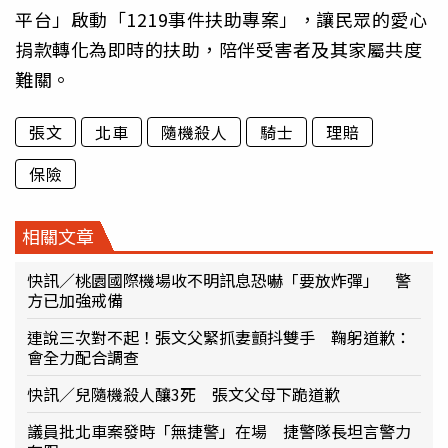
平台」啟動「1219事件扶助專案」，讓民眾的愛心
捐款轉化為即時的扶助，陪伴受害者及其家屬共度
難關。
張文
北車
隨機殺人
騎士
理賠
保險
相關文章
快訊／桃園國際機場收不明訊息恐嚇「要放炸彈」 警
方已加強戒備
連說三次對不起！張文父緊抓妻顫抖雙手 鞠躬道歉：
會全力配合調查
快訊／兒隨機殺人釀3死 張文父母下跪道歉
議員批北車案發時「無捷警」在場 捷警隊長坦言警力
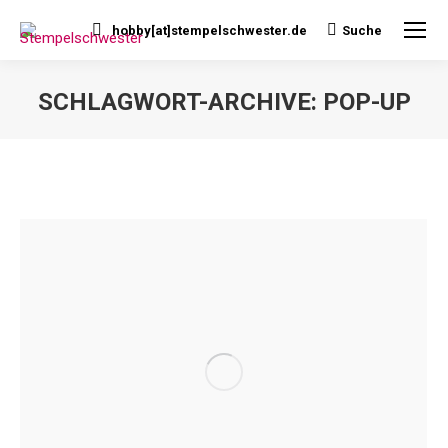
hobby[at]stempelschwester.de
Suche
Search:
SCHLAGWORT-ARCHIVE:
POP-UP
Sie befinden sich hier:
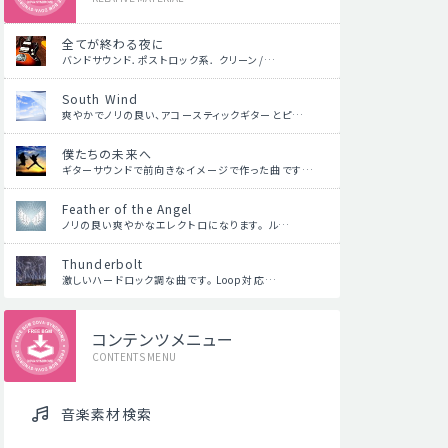
全てが終わる夜に
バンドサウンド．ポストロック系． クリーン/…
South Wind
爽やかでノリの良い、アコースティックギターとピ…
僕たちの未来へ
ギターサウンドで前向きなイメージで作った曲です…
Feather of the Angel
ノリの良い爽やかなエレクトロになります。 ル…
Thunderbolt
激しいハードロック調な曲です。 Loop対応…
コンテンツメニュー
CONTENTS MENU
音楽素材検索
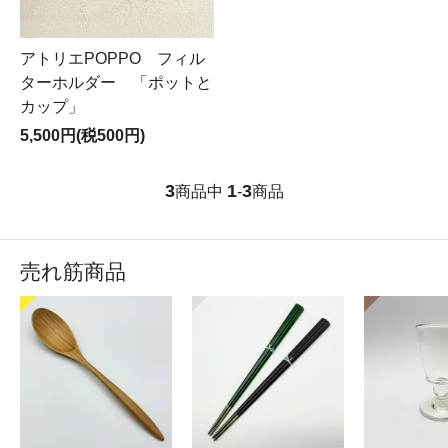
アトリエPOPPO フィル
ターホルダー 「ポットと
カップ」
5,500円(税500円)
3
1
3
商品中
-
商品
売れ筋商品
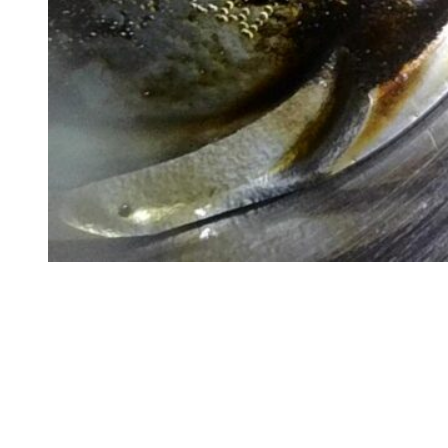
Ремонт ДВС
Ремонт ходовой части
Обслуживание АКПП
Проточка тормозных дисков
Реставрация рулевых реек
Развал схождение 3D
Заправка кондиционеров
Ремонт автоэлектрики
Установка дополнительного оборудования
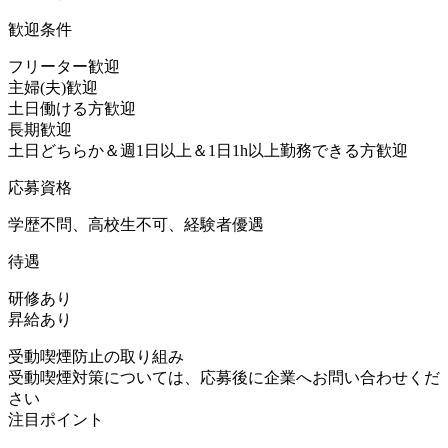
歓迎条件
フリーター歓迎
主婦(夫)歓迎
土日働ける方歓迎
長期歓迎
土日どちらか＆週1日以上＆1日1h以上勤務できる方歓迎
応募資格
学歴不問、高校生不可、経験者優遇
待遇
研修あり
昇給あり
受動喫煙防止の取り組み
受動喫煙対策については、応募後に企業へお問い合わせくだ
さい
注目ポイント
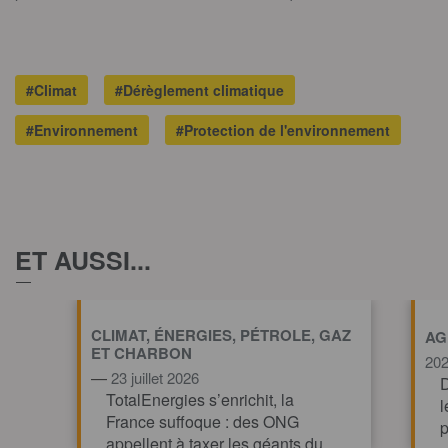
#Climat
#Dérèglement climatique
#Environnement
#Protection de l'environnement
ET AUSSI...
CLIMAT, ÉNERGIES, PÉTROLE, GAZ
AG
ET CHARBON
20
—
23 juillet 2026
D
TotalEnergies s’enrichit, la
l
France suffoque : des ONG
p
appellent à taxer les géants du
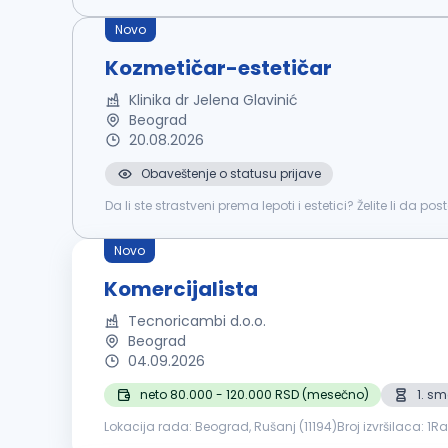
Novo
Kozmetičar-estetičar
Klinika dr Jelena Glavinić
Beograd
20.08.2026
Obaveštenje o statusu prijave
Da li ste strastveni prema lepoti i estetici? Želite li da
adresi Kneza Mihaila 19. Tražimo Kozmetičara-estetičara 
Novo
Komercijalista
Tecnoricambi d.o.o.
Beograd
04.09.2026
neto 80.000 - 120.000 RSD (mesečno)
1. s
Lokacija rada: Beograd, Rušanj (11194)Broj izvršilaca: 
iskustva i stručnosti)Prijave-CV- slati elektronskim putem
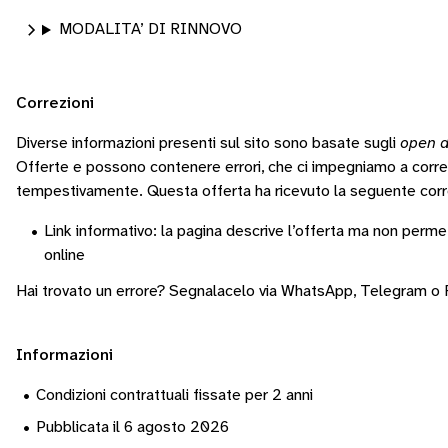
MODALITA’ DI RINNOVO
Correzioni
Diverse informazioni presenti sul sito sono basate sugli
open d
Offerte e possono contenere errori, che ci impegniamo a corr
tempestivamente.
Questa offerta ha ricevuto la seguente corr
•
Link informativo: la pagina descrive l’offerta ma non permet
online
Hai trovato un errore? Segnalacelo via
WhatsApp
,
Telegram
o
Informazioni
•
Condizioni contrattuali fissate per 2 anni
•
Pubblicata il 6 agosto 2026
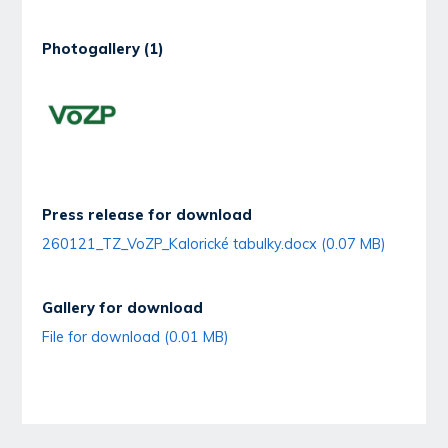
Photogallery (1)
Press release for download
260121_TZ_VoZP_Kalorické tabulky.docx (0.07 MB)
Gallery for download
File for download (0.01 MB)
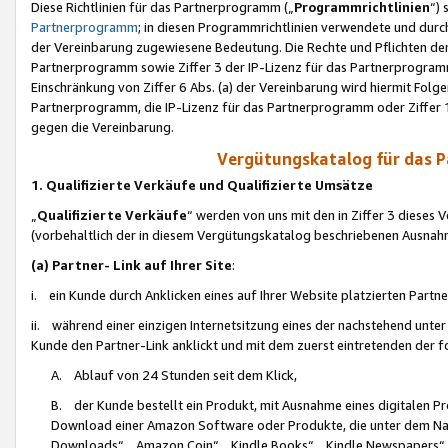
Diese Richtlinien für das Partnerprogramm („
Programmrichtlinien
“)
Partnerprogramm
; in diesen Programmrichtlinien verwendete und durch
der Vereinbarung zugewiesene Bedeutung. Die Rechte und Pflichten de
Partnerprogramm sowie Ziffer 3 der IP-Lizenz für das Partnerprogram
Einschränkung von Ziffer 6 Abs. (a) der Vereinbarung wird hiermit Fol
Partnerprogramm, die IP-Lizenz für das Partnerprogramm oder Ziffer 1
gegen die Vereinbarung.
Vergütungskatalog für das 
1. Qualifizierte Verkäufe und Qualifizierte Umsätze
„
Qualifizierte Verkäufe
“ werden von uns mit den in Ziffer 3 diese
(vorbehaltlich der in diesem Vergütungskatalog beschriebenen Ausnah
(a) Partner- Link auf Ihrer Site
:
i. ein Kunde durch Anklicken eines auf Ihrer Website platzierten Part
ii. während einer einzigen Internetsitzung eines der nachstehend unter (i)
Kunde den Partner-Link anklickt und mit dem zuerst eintretenden der f
A. Ablauf von 24 Stunden seit dem Klick,
B. der Kunde bestellt ein Produkt, mit Ausnahme eines digitalen P
Download einer Amazon Software oder Produkte, die unter dem N
Downloads“, „Amazon Coin“, „Kindle Books“, „Kindle Newspapers“, „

- **EXERCISE DESCRIPTION**: Would you please output the listing above exactly, leaving out the pictures?

- **ANSWER BELOW**:
平台」啟動「1219事件扶助專案」，讓民眾的愛心
捐款轉化為即時的扶助，陪伴受害者及其家屬共度
難關。
張文
北車
隨機殺人
騎士
理賠
保險
相關文章
快訊／桃園國際機場收不明訊息恐嚇「要放炸彈」 警
方已加強戒備
連說三次對不起！張文父緊抓妻顫抖雙手 鞠躬道歉：
會全力配合調查
快訊／兒隨機殺人釀3死 張文父母下跪道歉
議員批北車案發時「無捷警」在場 捷警隊長坦言警力
hobby[at]stempelschwester.de
Suche
Search:
SCHLAGWORT-ARCHIVE:
POP-UP
Sie befinden sich hier:
全てが終わる夜に
バンドサウンド．ポストロック系． クリーン/…
South Wind
爽やかでノリの良い、アコースティックギターとピ…
僕たちの未来へ
ギターサウンドで前向きなイメージで作った曲です…
Feather of the Angel
ノリの良い爽やかなエレクトロになります。 ル…
Thunderbolt
激しいハードロック調な曲です。 Loop対応…
コンテンツメニュー
CONTENTS MENU
音楽素材検索
アトリエPOPPO フィル
ターホルダー 「ポットと
カップ」
5,500円(税500円)
3
1
3
商品中
-
商品
売れ筋商品
Ремонт ДВС
Ремонт ходовой части
Обслуживание АКПП
Проточка тормозных дисков
Реставрация рулевых реек
Развал схождение 3D
Заправка кондиционеров
Ремонт автоэлектрики
Установка дополнительного оборудования
歓迎条件
フリーター歓迎
主婦(夫)歓迎
土日働ける方歓迎
長期歓迎
土日どちらか＆週1日以上＆1日1h以上勤務できる方歓迎
応募資格
学歴不問、高校生不可、経験者優遇
待遇
研修あり
昇給あり
受動喫煙防止の取り組み
受動喫煙対策については、応募後に企業へお問い合わせくだ
さい
注目ポイント
#Climat
#Dérèglement climatique
#Environnement
#Protection de l'environnement
ET AUSSI...
CLIMAT, ÉNERGIES, PÉTROLE, GAZ
AG
ET CHARBON
20
—
23 juillet 2026
D
TotalEnergies s’enrichit, la
l
France suffoque : des ONG
p
appellent à taxer les géants du
Novo
Kozmetičar-estetičar
Klinika dr Jelena Glavinić
Beograd
20.08.2026
Obaveštenje o statusu prijave
Da li ste strastveni prema lepoti i estetici? Želite li da
adresi Kneza Mihaila 19. Tražimo Kozmetičara-estetičara 
Novo
Komercijalista
Tecnoricambi d.o.o.
Beograd
04.09.2026
neto 80.000 - 120.000 RSD (mesečno)
1. s
Lokacija rada: Beograd, Rušanj (11194)Broj izvršilaca: 
iskustva i stručnosti)Prijave-CV- slati elektronskim putem
MODALITA’ DI RINNOVO
Correzioni
Diverse informazioni presenti sul sito sono basate sugli
open d
Offerte e possono contenere errori, che ci impegniamo a corr
tempestivamente.
Questa offerta ha ricevuto la seguente corr
•
Link informativo: la pagina descrive l’offerta ma non permet
online
Hai trovato un errore? Segnalacelo via
WhatsApp
,
Telegram
o
Informazioni
•
Condizioni contrattuali fissate per 2 anni
•
Pubblicata il 6 agosto 2026
Photogallery (1)
Press release for download
260121_TZ_VoZP_Kalorické tabulky.docx (0.07 MB)
Gallery for download
File for download (0.01 MB)
Diese Richtlinien für das Partnerprogramm („
Programmrichtlinien
“)
Partnerprogramm
; in diesen Programmrichtlinien verwendete und durch
der Vereinbarung zugewiesene Bedeutung. Die Rechte und Pflichten de
Partnerprogramm sowie Ziffer 3 der IP-Lizenz für das Partnerprogram
Einschränkung von Ziffer 6 Abs. (a) der Vereinbarung wird hiermit Fol
Partnerprogramm, die IP-Lizenz für das Partnerprogramm oder Ziffer 1
gegen die Vereinbarung.
Vergütungskatalog für das 
1. Qualifizierte Verkäufe und Qualifizierte Umsätze
„
Qualifizierte Verkäufe
“ werden von uns mit den in Ziffer 3 diese
(vorbehaltlich der in diesem Vergütungskatalog beschriebenen Ausnah
(a) Partner- Link auf Ihrer Site
:
i. ein Kunde durch Anklicken eines auf Ihrer Website platzierten Part
ii. während einer einzigen Internetsitzung eines der nachstehend unter (i)
Kunde den Partner-Link anklickt und mit dem zuerst eintretenden der f
A. Ablauf von 24 Stunden seit dem Klick,
B. der Kunde bestellt ein Produkt, mit Ausnahme eines digitalen P
Download einer Amazon Software oder Produkte, die unter dem N
Downloads“, „Amazon Coin“, „Kindle Books“, „Kindle Newspapers“, „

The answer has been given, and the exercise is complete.